One of the key purposes of motor skills is to give an agent the ability to alter its surroundings. The most fundamental of these manipulation skills is that of grasping objects. Robots will need to be capable of grasping complex objects to complete most tasks that may be appointed to them in the future. Unfortunately, no robot endeffector to date has the wide range of applicability of the human hand. This gives rise to a dichotomy in how to progress on the problem of robot grasping, i.e. develop better hardware or advance the software's state-of-the-art. Our research focuses on the latter and particularily on adapting machine learning algorithms to make them applicable in the robot grasping task domain. Due to the close proximty a robot needs to its enviornment when manipulating objects, the robot must rely heavily on its senses to approximate the state of its surroundings, and learn to adapt its grasping skills accordingly. While robots can be augmented with a wide range of different sensors, limiting the system to a basic hand,arm, and stereovision makes the results applicable to a larger range of robots.

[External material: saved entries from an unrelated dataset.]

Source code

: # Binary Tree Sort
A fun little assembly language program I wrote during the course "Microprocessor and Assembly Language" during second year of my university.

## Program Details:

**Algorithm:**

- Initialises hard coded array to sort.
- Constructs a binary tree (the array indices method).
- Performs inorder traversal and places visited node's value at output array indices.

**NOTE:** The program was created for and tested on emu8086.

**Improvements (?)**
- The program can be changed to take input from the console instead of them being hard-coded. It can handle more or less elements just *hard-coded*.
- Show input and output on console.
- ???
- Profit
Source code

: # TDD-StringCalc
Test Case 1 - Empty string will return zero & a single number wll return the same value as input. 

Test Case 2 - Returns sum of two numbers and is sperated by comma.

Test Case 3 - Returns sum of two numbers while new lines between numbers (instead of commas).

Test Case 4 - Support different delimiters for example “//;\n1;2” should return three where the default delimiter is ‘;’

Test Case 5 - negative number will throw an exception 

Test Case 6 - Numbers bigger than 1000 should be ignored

The general approach to learning to grasp an object is to initalilze the robot's knowledge using imitation learning, and then refining the knowledge by applying reinforcement learning. However, imitation learning is severly handicapped by the correspondance problem caused by the differences between the human teacher and the robot's hands. While a human can demonstrate general grasp locations on a given object, the burden of deciding details such as the exact finger placements and determining which grasps are appropriate for the robot lies mainly on the reinforcement learning.

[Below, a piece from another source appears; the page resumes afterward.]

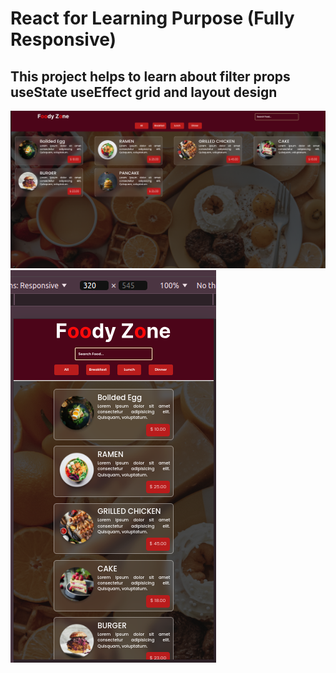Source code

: # React for Learning Purpose (Fully Responsive)

## This project helps to learn about filter props useState useEffect grid and layout design

![image alt](https://github.com/Ghufran-Dev/React_10_Projects_Simple/blob/fbe095cf8c35d342a0f4f82b3a6474c89e13642d/react4/Screenshot%20from%202024-11-04%2018-05-14.png)
![image alt](https://github.com/Ghufran-Dev/React_10_Projects_Simple/blob/b0b387dcb2bcee152c7a590c11e487bcb3972437/react4/Screenshot%20from%202024-11-04%2018-18-38.png)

Our first contribution to the field of robot grasping has been the development of an active learning system to allow the robot to find good grasps. The grasping task was approached as a continuum-armed bandit framework, inwhich the hand's pose in the object's reference frame represents the chosen action, and the successfulness of the grasp creates the corresponding reward. The value function was approximated using Gaussian process regression, and local value maxima were determined using a novel method based on Mean-Shift mode detection. Gibb's policy as well as an Upper-Confidence-Bound policy, which incorporates the standard deviation of the GPR, have been implemented to select the grasp that will be attempted. The UCB system has been experimently shown to be very effective at finding suitable grasp location.